The task - Every record gets copied exactly, and no picture goes with it.

[Start of section]

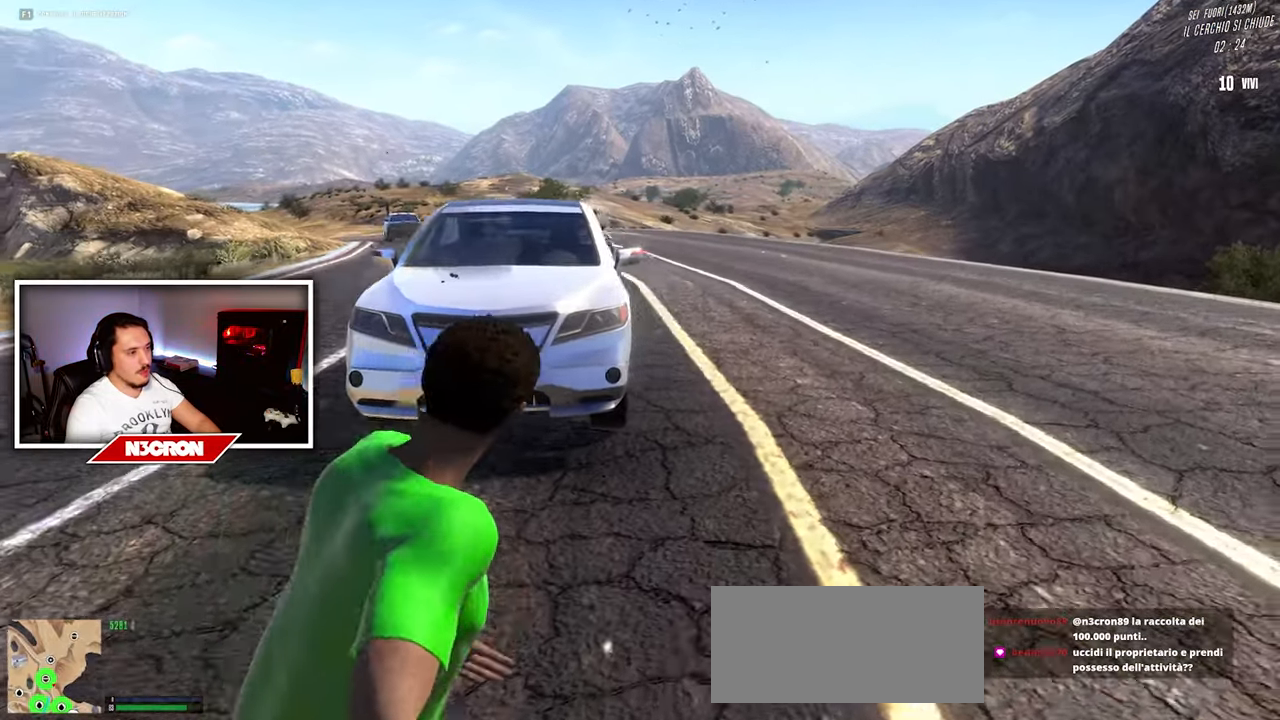
{"keys": ["w"], "mouse": [], "events": [[100, "d", "up"]]}
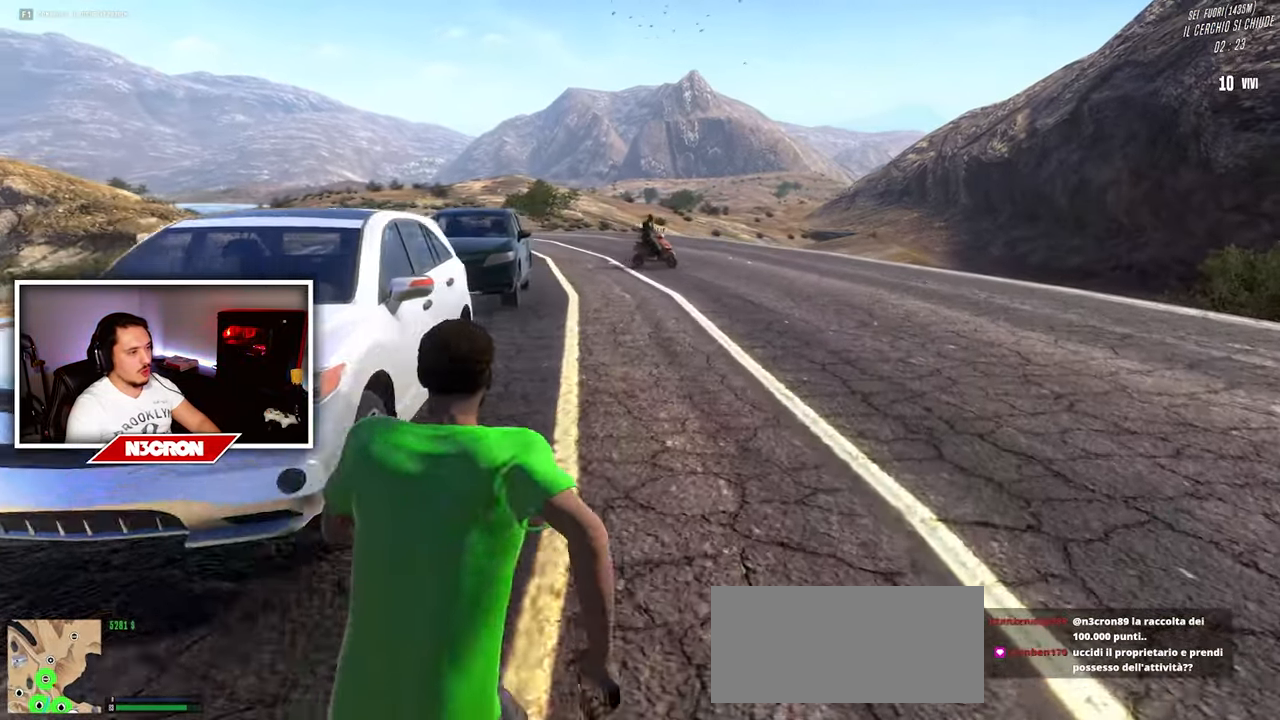
{"keys": ["a"], "mouse": [], "events": [[334, "a", "down"], [484, "w", "up"]]}
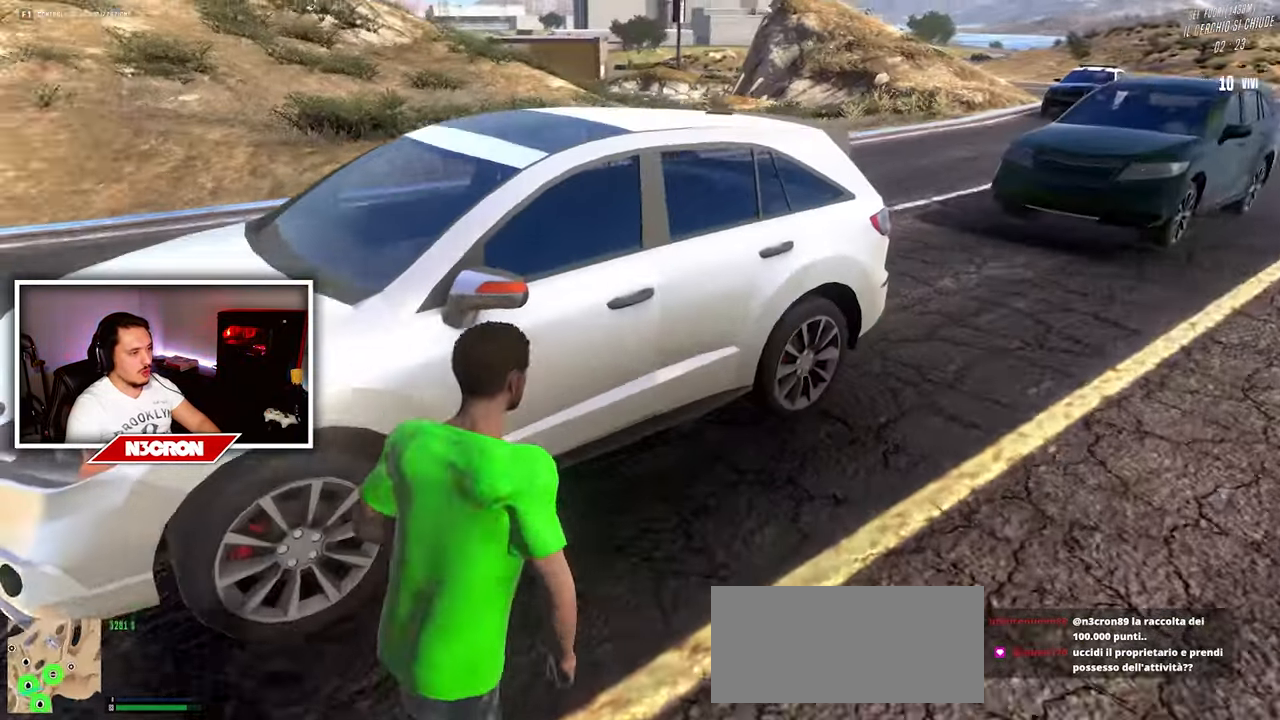
{"keys": [], "mouse": [], "events": [[34, "a", "up"], [50, "f", "down"], [150, "f", "up"]]}
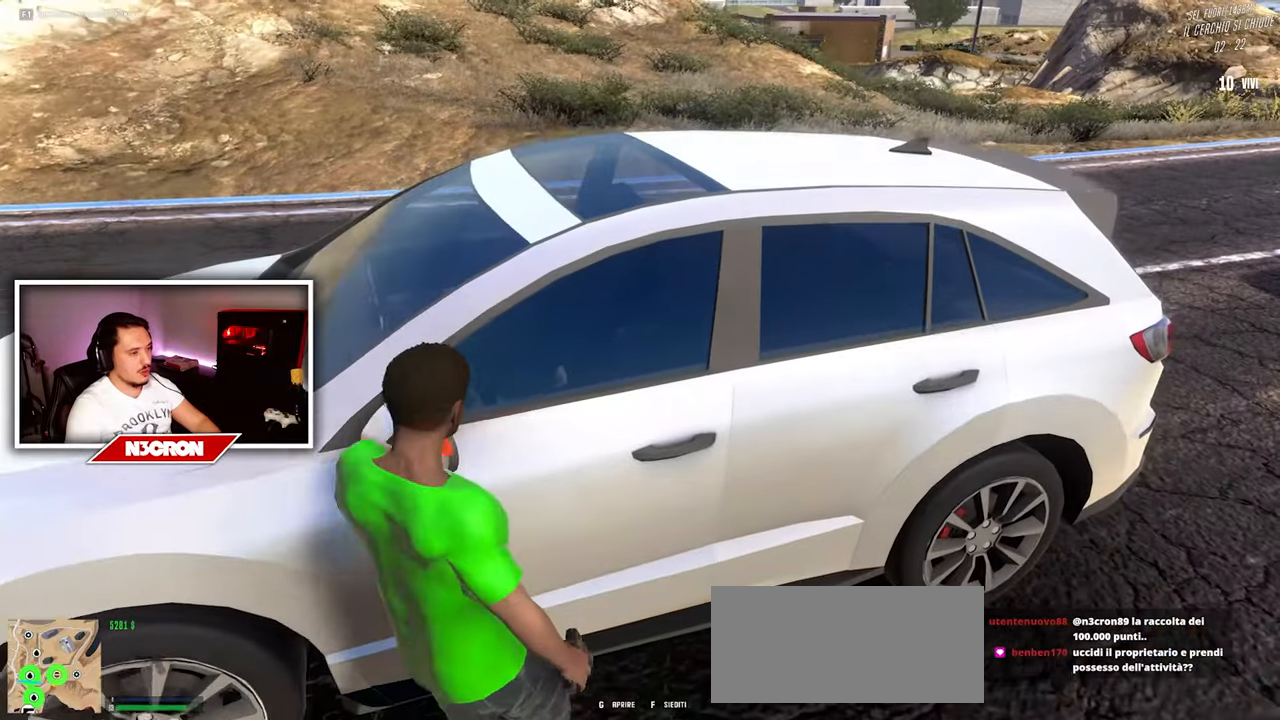
{"keys": [], "mouse": [], "events": [[266, "f", "down"], [350, "f", "up"]]}
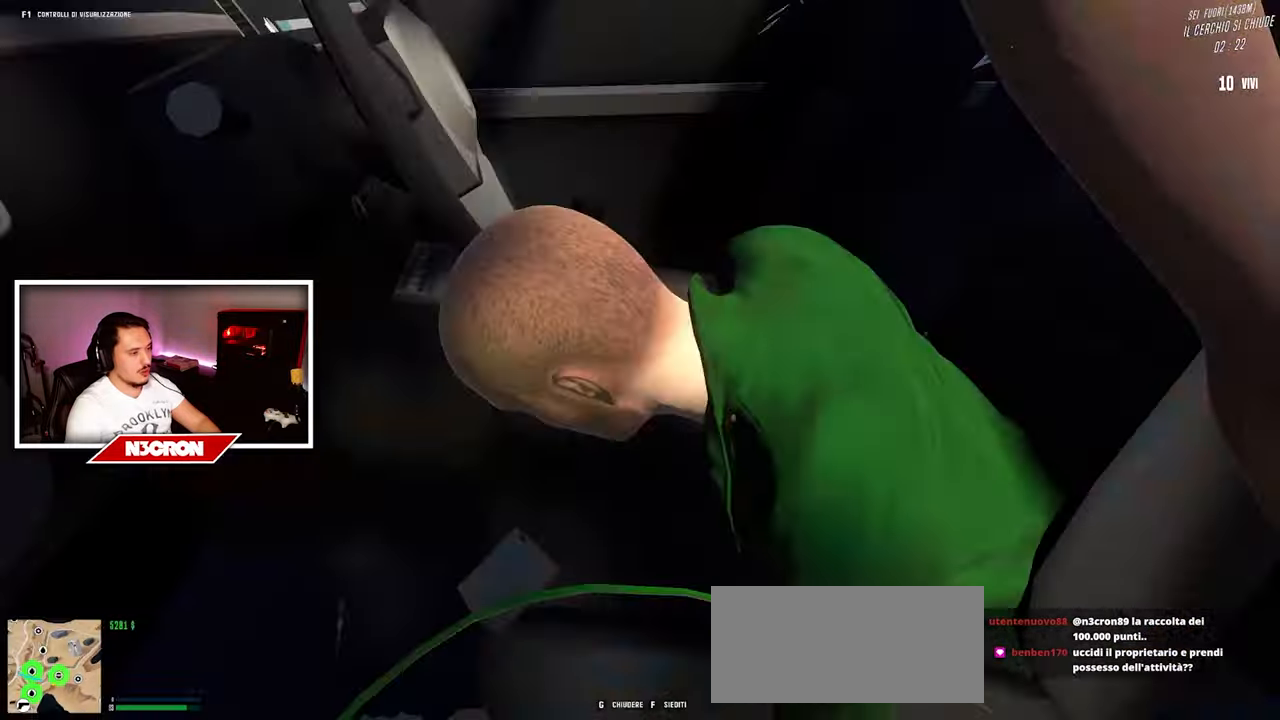
{"keys": ["w"], "mouse": [], "events": [[450, "w", "down"]]}
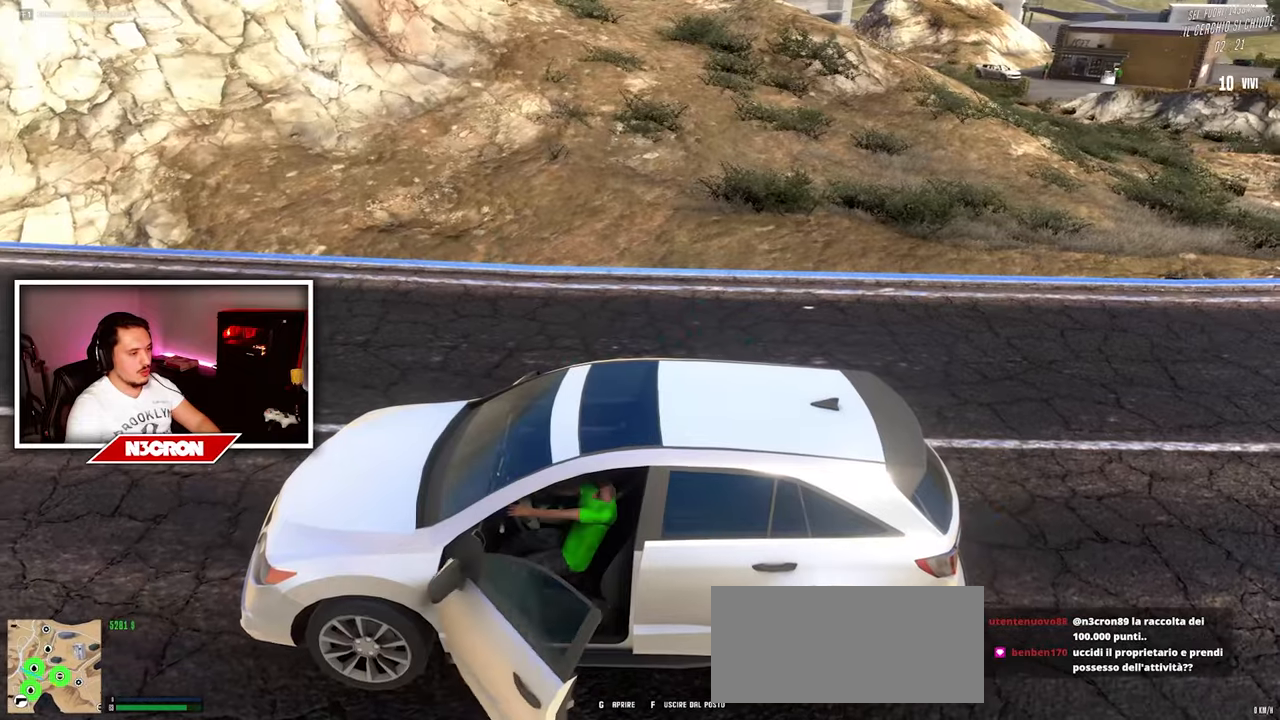
{"keys": ["w"], "mouse": [], "events": []}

[End of section]

Output below -
{"keys": ["w"], "mouse": [], "events": [[100, "d", "up"]]}
{"keys": ["a"], "mouse": [], "events": [[334, "a", "down"], [484, "w", "up"]]}
{"keys": [], "mouse": [], "events": [[34, "a", "up"], [50, "f", "down"], [150, "f", "up"]]}
{"keys": [], "mouse": [], "events": [[266, "f", "down"], [350, "f", "up"]]}
{"keys": ["w"], "mouse": [], "events": [[450, "w", "down"]]}
{"keys": ["w"], "mouse": [], "events": []}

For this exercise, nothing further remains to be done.